Ein weiterer Problempunkt, auf den die Ligue hinweist, sind die Bürgerrechte. Das Grundrecht auf eine Adresse im Strafvollzug sei nicht garantiert. „Wie sieht es dann mit den Wahlen aus, wenn sie keine Anschrift haben?“, fragt Oswald. Wichtig sei auch das Recht, eigene Interessen zu vertreten, und zwar nicht nur mit dem Mittel einer Gefangenendelegation, sondern als Asbl. Die Korrespondenzmöglichkeiten dürften nicht eingeschränkt werden – auch nicht durch Disziplinarsanktionen. Auch das Internet müsse, mit den notwendigen Sicherheitsmaßnahmen, zur Benutzung frei sein. Und der Gefangene müsse das Recht haben, seine privaten Dokumente unzugänglich für das Gefängnispersonal wegzuschließen.
Desgleichen verweist die Ligue auf die Notwendigkeit eines gesicherten Zugangs zum Recht. Jeder in der Gesellschaft, der nicht die Mittel hat, sich zu verteidigen, hat das Recht auf eine juristische Assistenz. „Dieses Recht haben Häftlinge nicht. Wir möchten, dass im Gesetz eine kostenlose Rechtsberatung festgeschrieben wird“, betont Oswald. Wünschenswert sei auch eine klare Skala der Disziplinarsanktionen im Gefängnis. Um Willkür bei diesen zu vermeiden, müsste es zudem die Möglichkeit geben, Beschwerden vorzubringen, über die dann auch schnell befunden werden sollte. Auch auf die Kontrolle der Gefängnisverwaltung gingen die Gesetzesvorschläge nur unzureichend ein. „Es fehlt an Kontrollmechanismen, wie etwa eine regelmäßige Berichterstattung der Verwaltung. Wir plädieren auch für die Einführung eines Berufsethik-Kodex, damit das Personal immer weiß, was erlaubt ist und was nicht“, so die Vertreter der Menschenrechtsliga, die die beiden Gesetzestexte aufgrund der vielen Ungereimtheiten als ziemliches Flickwerk bezeichnen.

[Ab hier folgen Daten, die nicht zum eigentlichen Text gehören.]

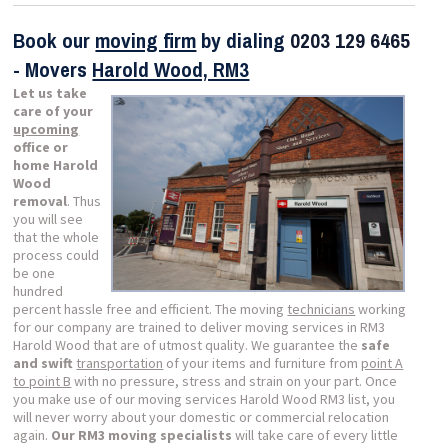
Book our
moving firm
by dialing
0203 129 6465
- Movers
Harold Wood, RM3
Let us take
care of your
upcoming
office or
home Harold
Wood
removal
. Thus
you will see
that the whole
process could
be one
hundred
percent hassle free and efficient. The moving
technicians
working
for our company are trained to deliver moving services in RM3
Harold Wood that are of utmost quality. We guarantee the
safe
and swift
transportation
of your items and furniture from
point A
to point B
with no pressure, stress and strain on your part. Once
you make use of our moving services Harold Wood RM3 list, you
will never worry about your domestic or commercial relocation
again.
Our RM3 moving specialists
will take care of every little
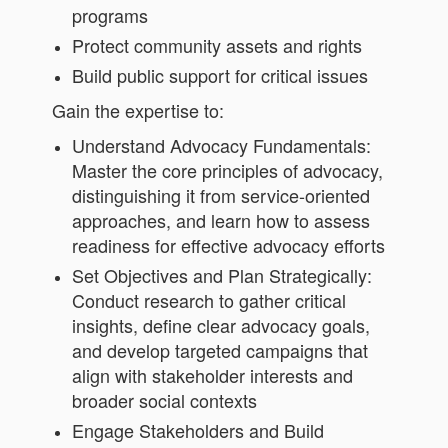
programs
Protect community assets and rights
Build public support for critical issues
Gain the expertise to:
Understand Advocacy Fundamentals:
Master the core principles of advocacy,
distinguishing it from service-oriented
approaches, and learn how to assess
readiness for effective advocacy efforts
Set Objectives and Plan Strategically:
Conduct research to gather critical
insights, define clear advocacy goals,
and develop targeted campaigns that
align with stakeholder interests and
broader social contexts
Engage Stakeholders and Build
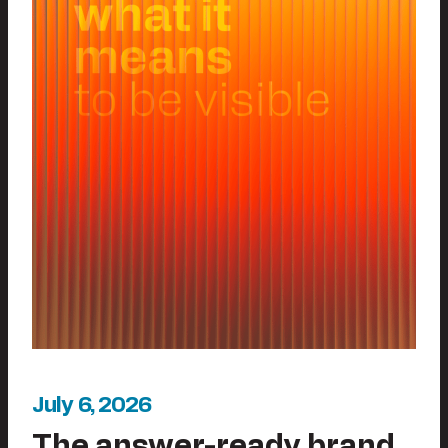
July 6, 2026
The answer-ready brand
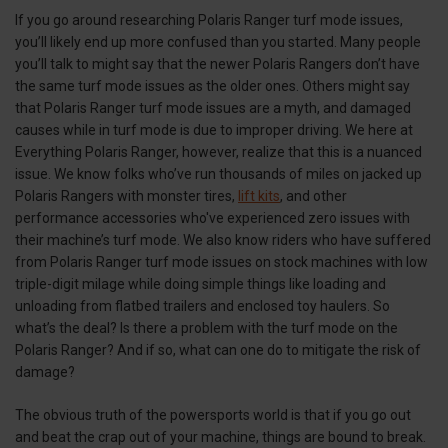
If you go around researching Polaris Ranger turf mode issues,
you’ll likely end up more confused than you started. Many people
you’ll talk to might say that the newer Polaris Rangers don’t have
the same turf mode issues as the older ones. Others might say
that Polaris Ranger turf mode issues are a myth, and damaged
causes while in turf mode is due to improper driving. We here at
Everything Polaris Ranger, however, realize that this is a nuanced
issue. We know folks who’ve run thousands of miles on jacked up
Polaris Rangers with monster tires,
lift kits
, and other
performance accessories who've experienced zero issues with
their machine’s turf mode. We also know riders who have suffered
from Polaris Ranger turf mode issues on stock machines with low
triple-digit milage while doing simple things like loading and
unloading from flatbed trailers and enclosed toy haulers. So
what’s the deal? Is there a problem with the turf mode on the
Polaris Ranger? And if so, what can one do to mitigate the risk of
damage?
The obvious truth of the powersports world is that if you go out
and beat the crap out of your machine, things are bound to break.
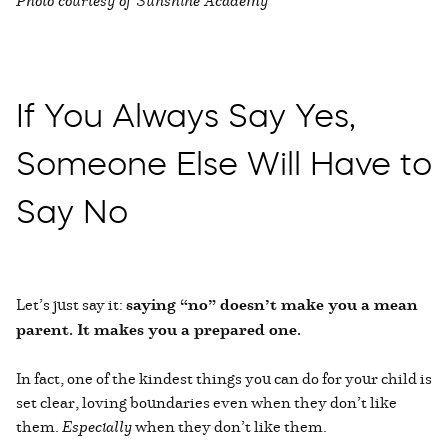
If You Always Say Yes,
Someone Else Will Have to
Say No
Let’s just say it:
saying “no” doesn’t make you a mean
parent. It makes you a prepared one.
In fact, one of the kindest things you can do for your child is
set clear, loving boundaries even when they don’t like
them.
Especially
when they don’t like them.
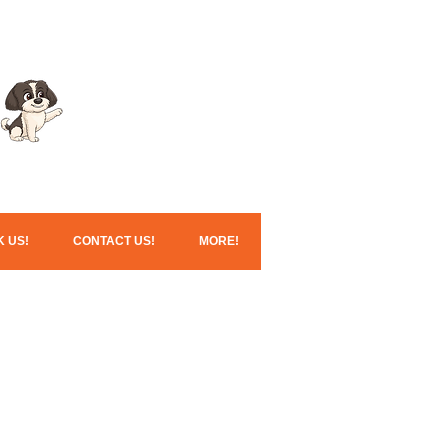
Click here for our
Christmas services!
 US!
CONTACT US!
MORE!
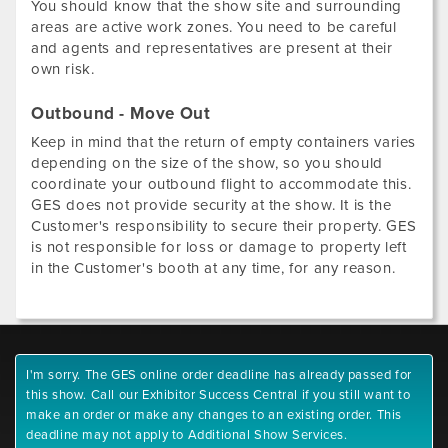
You should know that the show site and surrounding
areas are active work zones. You need to be careful
and agents and representatives are present at their
own risk.
Outbound - Move Out
Keep in mind that the return of empty containers varies
depending on the size of the show, so you should
coordinate your outbound flight to accommodate this.
GES does not provide security at the show. It is the
Customer's responsibility to secure their property. GES
is not responsible for loss or damage to property left
in the Customer's booth at any time, for any reason.
I'm sorry. The GES online order deadline has already passed for
this show. Call our Exhibitor Success Central if you still want to
make an order or make any changes to an existing order. This
deadline may not apply to Additional Show Services.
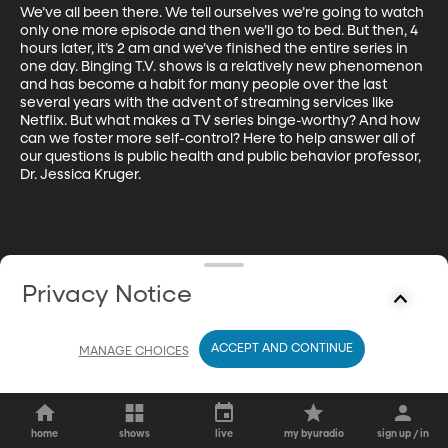
We’ve all been there. We tell ourselves we’re going to watch 
only one more episode and then we’ll go to bed. But then, 4 
hours later, it’s 2 am and we’ve finished the entire series in 
one day. Binging T.V. shows is a relatively new phenomenon 
and has become a habit for many people over the last 
several years with the advent of streaming services like 
Netflix. But what makes a TV series binge-worthy? And how 
can we foster more self-control? Here to help answer all of 
our questions is public health and public behavior professor, 
Dr. Jessica Kruger. 
Privacy Notice
ACCEPT AND CONTINUE
MANAGE CHOICES
home
shows
live
my byuradio
sign up / in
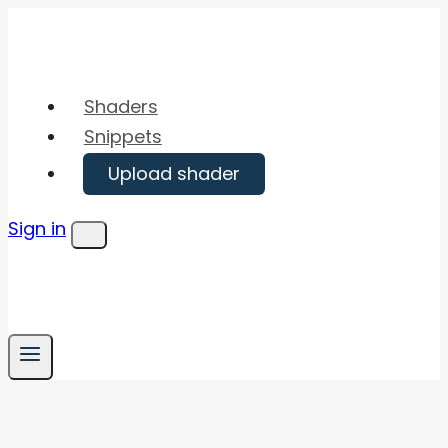
Skip
to
content
Shaders
Snippets
Upload shader
Sign in
Menu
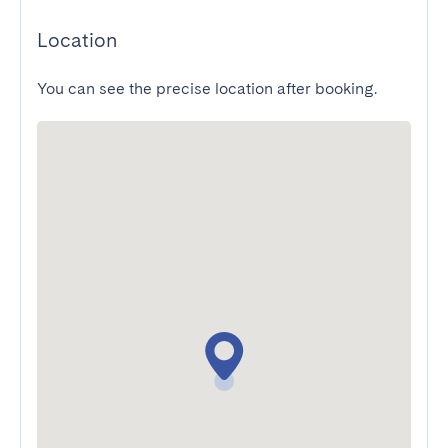
Location
You can see the precise location after booking.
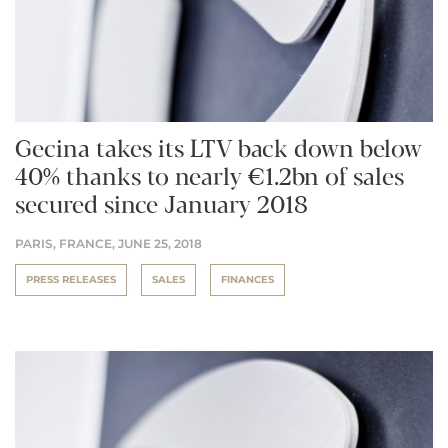
Gecina takes its LTV back down below
40% thanks to nearly €1.2bn of sales
secured since January 2018
PARIS, FRANCE,
JUNE 25, 2018
PRESS RELEASES
SALES
FINANCES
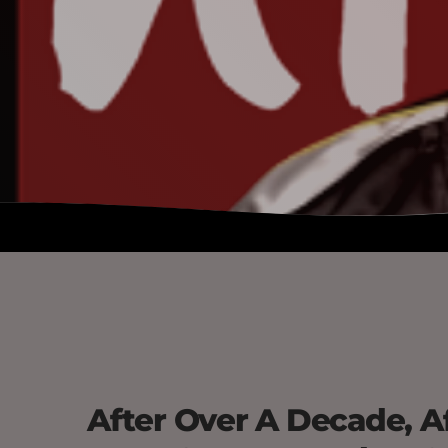
After Over A Decade, Af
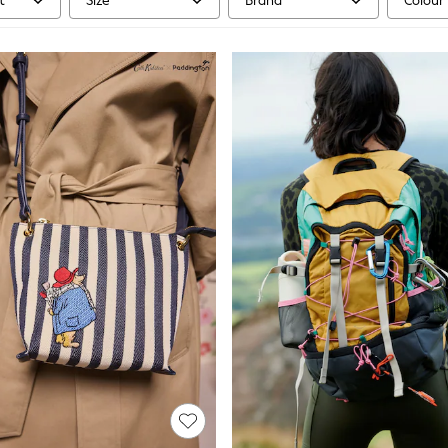
t
Size
Brand
Colour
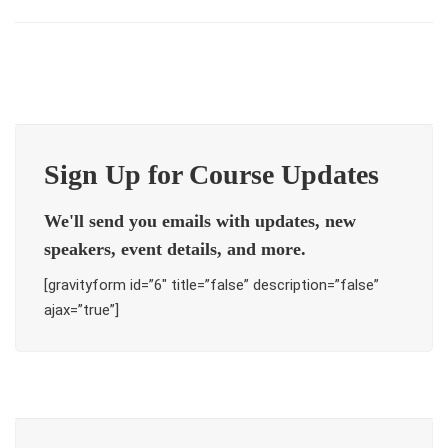
Sign Up for Course Updates
We'll send you emails with updates, new
speakers, event details, and more.
[gravityform id=”6″ title=”false” description=”false”
ajax=”true”]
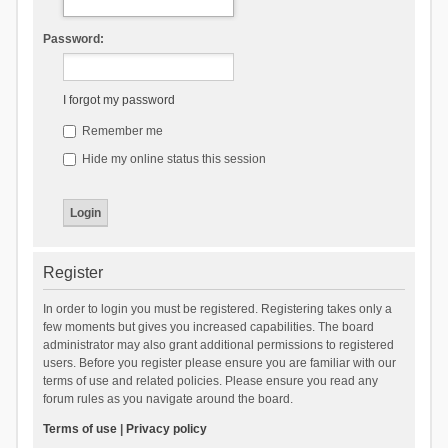
Password:
I forgot my password
Remember me
Hide my online status this session
Register
In order to login you must be registered. Registering takes only a
few moments but gives you increased capabilities. The board
administrator may also grant additional permissions to registered
users. Before you register please ensure you are familiar with our
terms of use and related policies. Please ensure you read any
forum rules as you navigate around the board.
Terms of use
|
Privacy policy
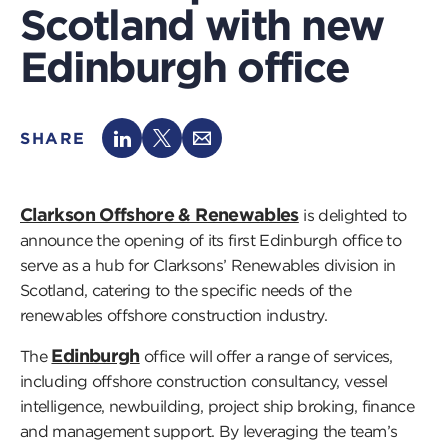
Scotland with new
Edinburgh office
SHARE
Clarkson Offshore & Renewables
is delighted to
announce the opening of its first Edinburgh office to
serve as a hub for Clarksons’ Renewables division in
Scotland, catering to the specific needs of the
renewables offshore construction industry.
Edinburgh
The
office will offer a range of services,
including offshore construction consultancy, vessel
intelligence, newbuilding, project ship broking, finance
and management support. By leveraging the team’s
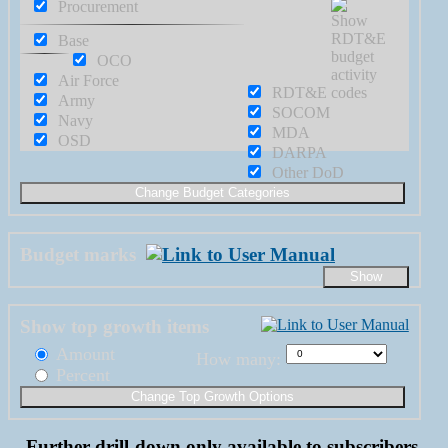
Procurement
Base
OCO
Air Force
RDT&E
Army
SOCOM
Navy
MDA
OSD
DARPA
Other DoD
Budget marks
Show top growth items
Amount
How many:
Percent
Further drill-down only available to subscribers.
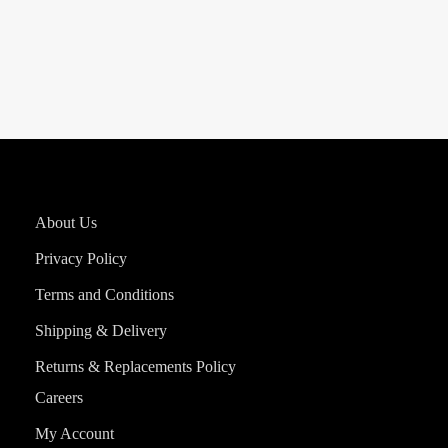
About Us
Privacy Policy
Terms and Conditions
Shipping & Delivery
Returns & Replacements Policy
Careers
My Account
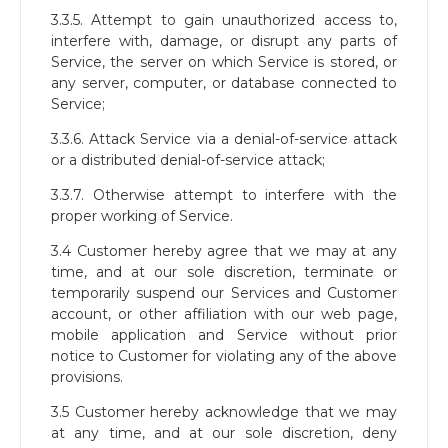
3.3.5. Attempt to gain unauthorized access to,
interfere with, damage, or disrupt any parts of
Service, the server on which Service is stored, or
any server, computer, or database connected to
Service;
3.3.6. Attack Service via a denial-of-service attack
or a distributed denial-of-service attack;
3.3.7. Otherwise attempt to interfere with the
proper working of Service.
3.4 Customer hereby agree that we may at any
time, and at our sole discretion, terminate or
temporarily suspend our Services and Customer
account, or other affiliation with our web page,
mobile application and Service without prior
notice to Customer for violating any of the above
provisions.
3.5 Customer hereby acknowledge that we may
at any time, and at our sole discretion, deny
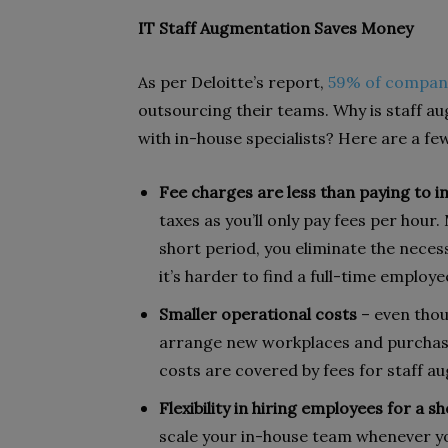
IT Staff Augmentation Saves Money
As per Deloitte’s report,
59% of compan
outsourcing their teams. Why is staff 
with in-house specialists? Here are a fe
Fee charges are less than paying to i
taxes as you’ll only pay fees per hour
short period, you eliminate the neces
it’s harder to find a full-time emplo
Smaller operational costs
– even thou
arrange new workplaces and purchas
costs are covered by fees for staff a
Flexibility in hiring employees for a s
scale your in-house team whenever y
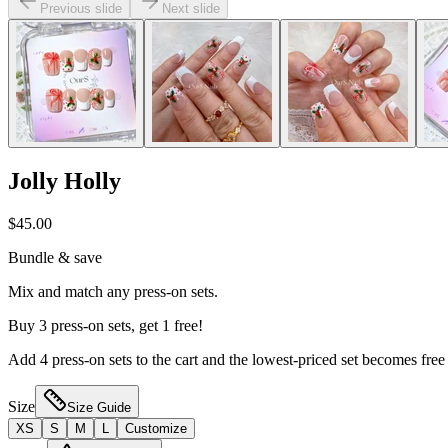
Previous slide
Next slide
Jolly Holly
$45.00
Bundle & save
Mix and match any press-on sets.
Buy 3 press-on sets, get 1 free!
Add 4 press-on sets to the cart and the lowest-priced set becomes free
Size
Size Guide
XS
S
M
L
Customize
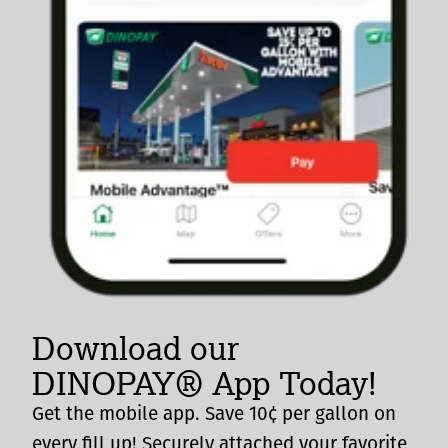
Download our
DINOPAY® App Today!
Get the mobile app. Save 10¢ per gallon on
every fill up! Securely attached your favorite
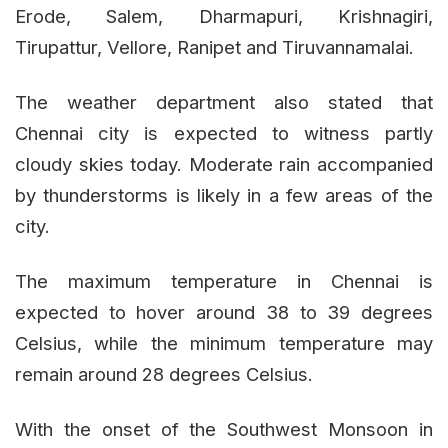
Erode, Salem, Dharmapuri, Krishnagiri,
Tirupattur, Vellore, Ranipet and Tiruvannamalai.
The weather department also stated that
Chennai city is expected to witness partly
cloudy skies today. Moderate rain accompanied
by thunderstorms is likely in a few areas of the
city.
The maximum temperature in Chennai is
expected to hover around 38 to 39 degrees
Celsius, while the minimum temperature may
remain around 28 degrees Celsius.
With the onset of the Southwest Monsoon in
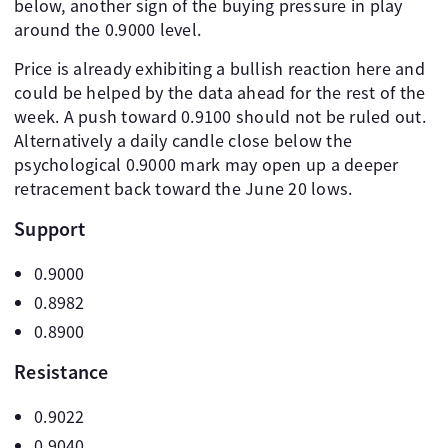
below, another sign of the buying pressure in play
around the 0.9000 level.
Price is already exhibiting a bullish reaction here and
could be helped by the data ahead for the rest of the
week. A push toward 0.9100 should not be ruled out.
Alternatively a daily candle close below the
psychological 0.9000 mark may open up a deeper
retracement back toward the June 20 lows.
Support
0.9000
0.8982
0.8900
Resistance
0.9022
0.9040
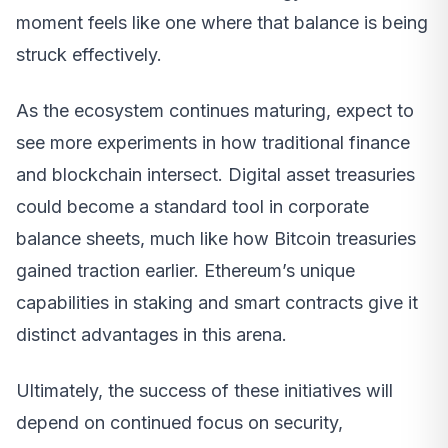
moment feels like one where that balance is being
struck effectively.
As the ecosystem continues maturing, expect to
see more experiments in how traditional finance
and blockchain intersect. Digital asset treasuries
could become a standard tool in corporate
balance sheets, much like how Bitcoin treasuries
gained traction earlier. Ethereum’s unique
capabilities in staking and smart contracts give it
distinct advantages in this arena.
Ultimately, the success of these initiatives will
depend on continued focus on security,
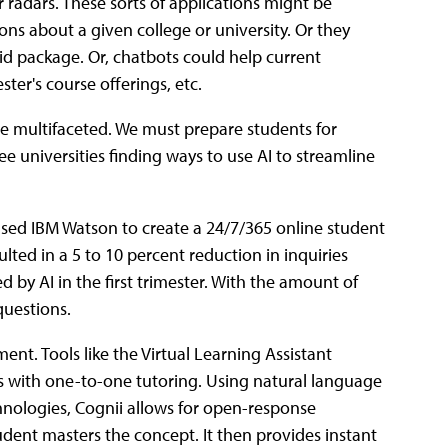
 radars. These sorts of applications might be
ons about a given college or university. Or they
 aid package. Or, chatbots could help current
ter's course offerings, etc.
be multifaceted. We must prepare students for
see universities finding ways to use AI to streamline
 used IBM Watson to create a 24/7/365 online student
lted in a 5 to 10 percent reduction in inquiries
by AI in the first trimester. With the amount of
questions.
ent. Tools like the Virtual Learning Assistant
s with one-to-one tutoring. Using natural language
nologies, Cognii allows for open-response
udent masters the concept. It then provides instant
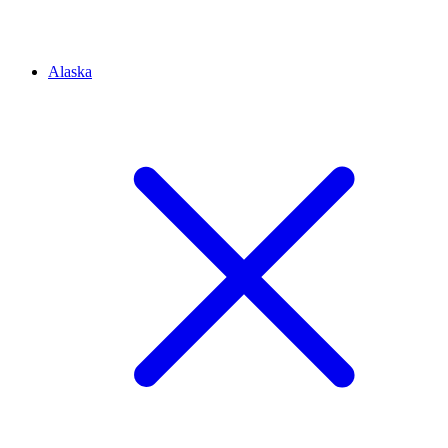
Alaska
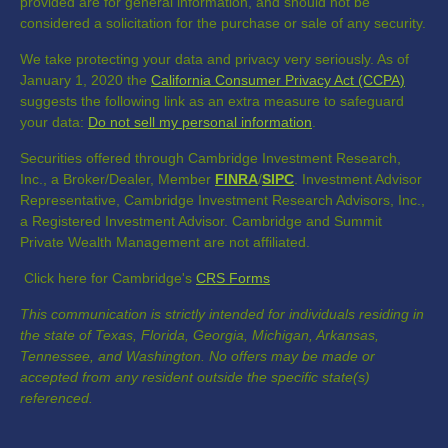
provided are for general information, and should not be
considered a solicitation for the purchase or sale of any security.
We take protecting your data and privacy very seriously. As of
January 1, 2020 the
California Consumer Privacy Act (CCPA)
suggests the following link as an extra measure to safeguard
your data:
Do not sell my personal information
.
Securities offered through Cambridge Investment Research,
Inc., a Broker/Dealer, Member
FINRA
/
SIPC
. Investment Advisor
Representative, Cambridge Investment Research Advisors, Inc.,
a Registered Investment Advisor. Cambridge and Summit
Private Wealth Management are not affiliated.
Click here for Cambridge's
CRS Forms
This communication is strictly intended for individuals residing in
the state of Texas, Florida, Georgia, Michigan, Arkansas,
Tennessee, and Washington. No offers may be made or
accepted from any resident outside the specific state(s)
referenced.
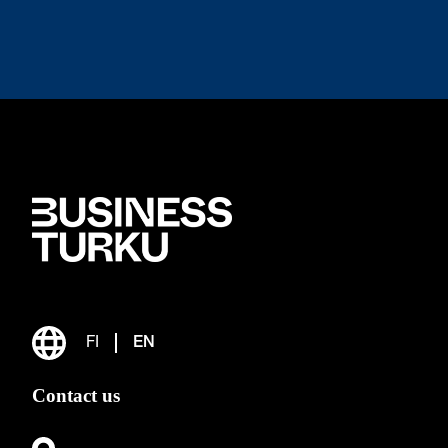
FI
EN
Contact us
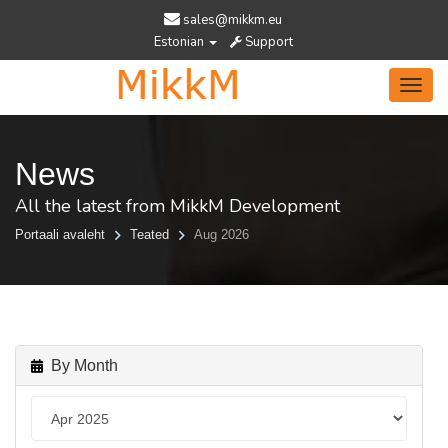
sales@mikkm.eu
Estonian
Support
Toggl
navig
News
All the latest from MikkM Development
Portaali avaleht
Teated
Aug 2026
By Month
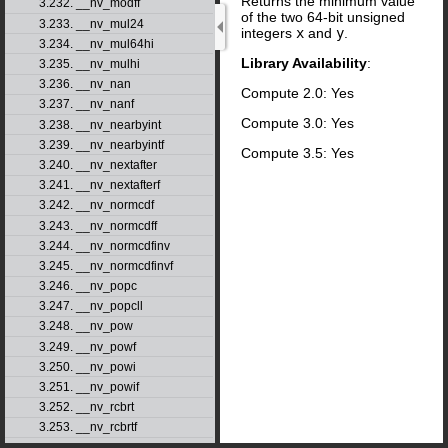
Returns the minimum value
3.232. __nv_modff
of the two 64-bit unsigned
3.233. __nv_mul24
integers
x
and
y
.
3.234. __nv_mul64hi
Library Availability
:
3.235. __nv_mulhi
3.236. __nv_nan
Compute 2.0: Yes
3.237. __nv_nanf
Compute 3.0: Yes
3.238. __nv_nearbyint
3.239. __nv_nearbyintf
Compute 3.5: Yes
3.240. __nv_nextafter
3.241. __nv_nextafterf
3.242. __nv_normcdf
3.243. __nv_normcdff
3.244. __nv_normcdfinv
3.245. __nv_normcdfinvf
3.246. __nv_popc
3.247. __nv_popcll
3.248. __nv_pow
3.249. __nv_powf
3.250. __nv_powi
3.251. __nv_powif
3.252. __nv_rcbrt
3.253. __nv_rcbrtf
3.254. __nv_remainder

In Zukunft muss unbedingt auch den vorbeugenden Maßnahmen größere Aufmerksamkeit gewidmet werden – von diesen handeln die beiden Gesetzestexte aber kaum. Die verschiedenen Ministerien müssten zusammenarbeiten und präventive Maßnahmen ergreifen, damit Jugendliche und Erwachsene vor Straffälligkeit bewahrt bleiben. Ohne die Schaffung gesellschaftlicher Strukturen zur Eingliederung in den Arbeitsmarkt, wie sie etwa die „écoles de la deuxième chance“ darstellen, die jungen Schulabbrechern eine zweite Chance geben, ohne sinnvolle Programme zur Integration auch von älteren Menschen, die aus der Bahn geraten sind, und ohne eine grundlegende Änderung der rigiden Bestrafung von Beschaffungsdelikten wird eine Strafvollzugsreform wenig erbringen.